News
Editorial June 15: Bank Contagion
[15/06/2012]

The bank crisis is slowly but surely spreading over EU countries. We are not experts on the topic but the issue is more what does it tell us about our political leaders priority setting, the effectiveness of the cure of austerity measures and the consequences on the treated population?

For those who have not seen Soderberg’s movie, here is a useful metaphorical pitch: “Contagion” “follows the rapid progress of a lethal airborne virus that kills within days. As the fast-moving epidemic grows, the worldwide medical community races to find a cure and control the panic that spreads faster than the virus itself. At the same time, ordinary people struggle to survive in a society coming apart”.

The spread

Greece has been for the last two years at the virus epicentre which has now spread to the heart of Europe: the manifestation of the disease is reaching a new peak: the 800 million € a day withdrawal from Greek banks is in fact being financed by the rest of the eurozone. The virus entertains a vicious circle, attracting to its centre exposed foreign banks which lend money to an indebted country. Every 1,000 euros withdrawn from the Greek banks increases the European Central bank’s exposure to an eventual euro exit by Greece by precisely 1,000 euros.

Now, after Greece, Portugal and Ireland, the virus spread to Spain with a request for as much as 100 billion euros in loans to rescue its banking system.

The panic: “No to the European cure”

Meanwhile Italy is getting the fever: its debt is reaching 2,000 billion Euros, and its debt 123% of its GDP. The country is falling into recession and the fear of contamination triggers suspicion among its neighbours. On June 12 Austria's finance minister already assessed Italy as contaminated when saying that it may need a financial rescue because of its high borrowing costs (6,2%). Willing to stress the good health of his country, Mario Monti responded that his country was immune with a harsh denial on Tuesday.

Cyprus has already the bug and knows that it is next on the list of the bank crisis, contaminated by its exposure to the Greek debt. However, deterred by the austerity measures in Greece, it prefers instead to turn to Russia or China for financial assistance. Ireland which was one of the first patients treated by austerity measures would like to renegotiate the conditions of the bailout.

Major private EU companies such as EADS with 12 billion euro saving are considering formation of an in-house bank to protect its own access to credit and that of its customers as Europe's financial crisis shows little sign of coming to an end.

Meanwhile, “ordinary people struggle to survive”

According to a recent poll requested by the International Trade Union Confederation (ITUC) of 12 June 2012, there is a widespread conviction among global citizens that international banks (67 %) and large corporations (65 %) have too much influence on economic decision-making. In the selected EU countries, 59% of respondents believe that their country is going in the wrong direction. 58% say they have seen their family incomes fall behind the increase in the cost of living. 14% are struggling financially and can no longer pay for basic living expenses like housing, food and electricity; 64% are no longer able to save any money.

However the bank crisis is the priority of our decision makers. The fight against poverty is obviously absent from their treatment. Their commitment to lift up 20 million people out of poverty is not implemented. The addition of their national commitments amount to a maximum of 12 millions people, missing out at leat 8 million people living in poverty in Europe. When they do try to address poverty, they want to do it by getting people into employment when the unemployment rate in the EU has never been as high before (10,3%).

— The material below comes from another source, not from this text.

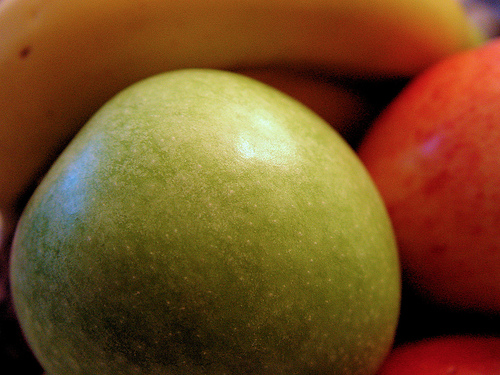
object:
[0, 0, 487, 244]
banana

When addressing the labour market, the proposed cure is no better. The Commission recommendations to head of states for the June Council are to increase precariousness on the labour market. The word quality is never linked to employment in the specific recommendations and most of them aim at lowering employment protection and thus the quality of employment. They request for example: “adjust employment protection legislation as regards permanent contracts in order to reduce labour market segmentation”.

The aversion from some EU leaders to austerity measures, but more importantly from the EU population, says it all: the medicine isn’t working.